Opinião

Sem medo da inversão de fluxo

Sem medo da inversão de fluxo
Crédito: Reuters/Ueslei Marcelino

Inversão de fluxo não pode ser razão para impedir acesso à rede de distribuição. Deve-se buscar a eliminação de eventuais problemas e não da inversão em si. O relacionamento entre os investidores em geração distribuída e as distribuidoras de energia elétrica nunca foram dos mais fáceis e fluentes, o que pode ser explicado, em boa parte, pelo fato de que, pelo regramento originalmente existente e depois confirmado pela legislação, essas últimas perdem receita quando um de seus consumidores decide pela instalação de placas solares.

Essa dificuldade de entendimento parece estar longe de acabar. A Resolução 1000/2020 trouxe em seu artigo 73, parágrafo 1º, o conceito de que a inversão de fluxo de potência na rede de distribuição tem que ser eliminada e, para tanto, sugere alternativas de trocas de circuitos de distribuição e de modulação da carga mas, na impossibilidade disso, sugere que a unidade geradora seja conectada na rede de subtransmissão. 

O motivo para tanto, segundo se lê no voto que apresentou a matéria à aprovação da Diretoria da Aneel, seria a existência de eventuais problemas operacionais que pudessem advir de tal inversão de fluxo.
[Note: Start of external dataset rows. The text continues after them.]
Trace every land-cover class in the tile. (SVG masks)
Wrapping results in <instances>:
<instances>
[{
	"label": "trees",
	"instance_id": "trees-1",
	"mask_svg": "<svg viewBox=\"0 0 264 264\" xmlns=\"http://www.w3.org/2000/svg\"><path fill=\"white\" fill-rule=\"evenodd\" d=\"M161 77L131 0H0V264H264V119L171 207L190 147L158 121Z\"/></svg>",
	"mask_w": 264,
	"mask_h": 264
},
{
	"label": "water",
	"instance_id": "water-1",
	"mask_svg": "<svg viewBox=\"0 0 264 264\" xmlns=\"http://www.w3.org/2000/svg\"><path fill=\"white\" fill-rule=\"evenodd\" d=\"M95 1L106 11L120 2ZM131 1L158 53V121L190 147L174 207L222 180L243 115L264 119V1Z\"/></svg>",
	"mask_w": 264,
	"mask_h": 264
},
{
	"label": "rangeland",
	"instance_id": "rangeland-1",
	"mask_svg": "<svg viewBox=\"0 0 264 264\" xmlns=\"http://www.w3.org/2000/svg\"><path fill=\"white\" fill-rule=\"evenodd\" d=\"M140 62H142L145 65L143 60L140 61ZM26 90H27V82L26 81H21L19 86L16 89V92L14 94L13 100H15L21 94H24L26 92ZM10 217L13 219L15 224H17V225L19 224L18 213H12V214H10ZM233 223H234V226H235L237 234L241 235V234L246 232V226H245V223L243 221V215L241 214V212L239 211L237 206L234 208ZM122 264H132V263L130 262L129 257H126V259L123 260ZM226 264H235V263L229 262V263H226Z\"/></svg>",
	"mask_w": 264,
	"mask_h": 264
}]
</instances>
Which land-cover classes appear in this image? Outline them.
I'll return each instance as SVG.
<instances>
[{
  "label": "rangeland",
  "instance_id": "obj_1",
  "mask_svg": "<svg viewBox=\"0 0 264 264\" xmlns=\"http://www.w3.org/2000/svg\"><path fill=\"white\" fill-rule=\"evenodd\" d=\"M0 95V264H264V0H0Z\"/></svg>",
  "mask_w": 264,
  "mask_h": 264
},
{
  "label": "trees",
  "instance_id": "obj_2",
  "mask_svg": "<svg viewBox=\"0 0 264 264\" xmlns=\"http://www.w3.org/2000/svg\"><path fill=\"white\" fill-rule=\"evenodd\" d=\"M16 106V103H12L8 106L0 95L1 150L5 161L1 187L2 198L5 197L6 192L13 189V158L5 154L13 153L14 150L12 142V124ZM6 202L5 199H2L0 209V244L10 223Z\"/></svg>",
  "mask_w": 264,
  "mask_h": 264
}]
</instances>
Por conta disso, tem havido muitas recusas para a conexão de novas usinas de geração distribuída às redes de média tensão e o fundamento utilizado é exatamente a ocorrência de inversão de fluxo.

O assunto deve ser melhor examinado e, provavelmente, deva ser revista tal imposição regulatória de eliminação da inversão de fluxo. A geração distribuída tem virtudes e, entre elas, destaca-se a possibilidade de sua instalação em proximidade com a carga, o que faz com que o fluxo de potência nas redes de distribuição diminua e, consequentemente, que as perdas técnicas nessas redes diminuam.

A opção de forçar que essa conexão seja feita diretamente na rede de subtransmissão, sem que restem esgotados todos os recursos possíveis para eliminação dos eventuais problemas que tais inversões possam causar nas redes de média tensão, não pode prosperar pelos seguintes motivos:1)  Introduzir na rede de subtransmissão uma dupla e desnecessária transformação, ou seja, colocando uma transformação para elevar a tensão da usina até a rede de subtransmissão e, em algum outro ponto dessa rede será necessária nova transformação para reduzir a tensão até a rede de distribuição; 2)  Estar perpetuando a perda técnica plena no circuito de distribuição que poderia ter recebido a conexão de uma ou mais usinas e, com isso, ter tido sua perda técnica reduzida pela decorrente redução da corrente elétrica; 3)  Comprometer o conceito de expansão da rede elétrica ao menor custo global, uma vez que, na maioria das vezes, os eventuais problemas operacionais de uma inversão de fluxo poderão ser superados por soluções de rede menos custosas do que as dos dois itens anteriores; 4) Impedir, no presente, uma solução que não seria problema para o futuro, pois, com o crescimento natural da carga, as inversões de fluxo ou se anulam ou são reduzidas. Sentenciar uma usina a se conectar em tensão superior simplesmente por um olhar de uma situação presente de inversão de fluxo é uma visão míope e não condizente com um planejamento otimizado de longo prazo, pois, repita-se, com o crescimento natural e esperado da carga eventuais inversões desaparecem.

A literatura técnica mundial há anos vem apontando que a rede de distribuição ficará mais sofisticada por conta exatamente do advento da geração distribuída. Assim como o que define a função transmissora de linhas de transmissão e de subestações é a possibilidade de inversão de fluxo de potência em função das variações dos despachos de fontes de geração a elas conectadas. 

As redes de distribuição, ao passarem a ter conexões de gerações distribuídas, poderão ter seus fluxos invertidos de acordo com os despachos de tais usinas e, da mesma forma com que os transmissores operam suas redes dentro dos padrões aceitáveis de controle de tensão e de demais grandezas, os distribuidores deverão dotar suas redes de controles e recursos tecnológicos para igual resultado. Isso não é nenhuma novidade ao setor elétrico. Trata-se de tecnologia mais do que testada, usada e aprovada. Apenas passará a ser utilizada também na rede de distribuição.

Dessa forma, para se evitar que mais usinas sejam alocadas em tensões superiores àquelas que seriam as de alocação ótima, essa restrição regulatória de eliminação deve se focar aos eventuais efeitos indesejados da inversão e não à inversão em si, pois, a persistir tal situação, a mesma poderá ser indutora de expansão do sistema elétrico a custos maiores do que os necessários e não fará com que a distribuição de energia possa aprimorar-se e tornar sua rede elétrica capaz de transitar blocos de energia que são benéficos à redução das perdas técnicas.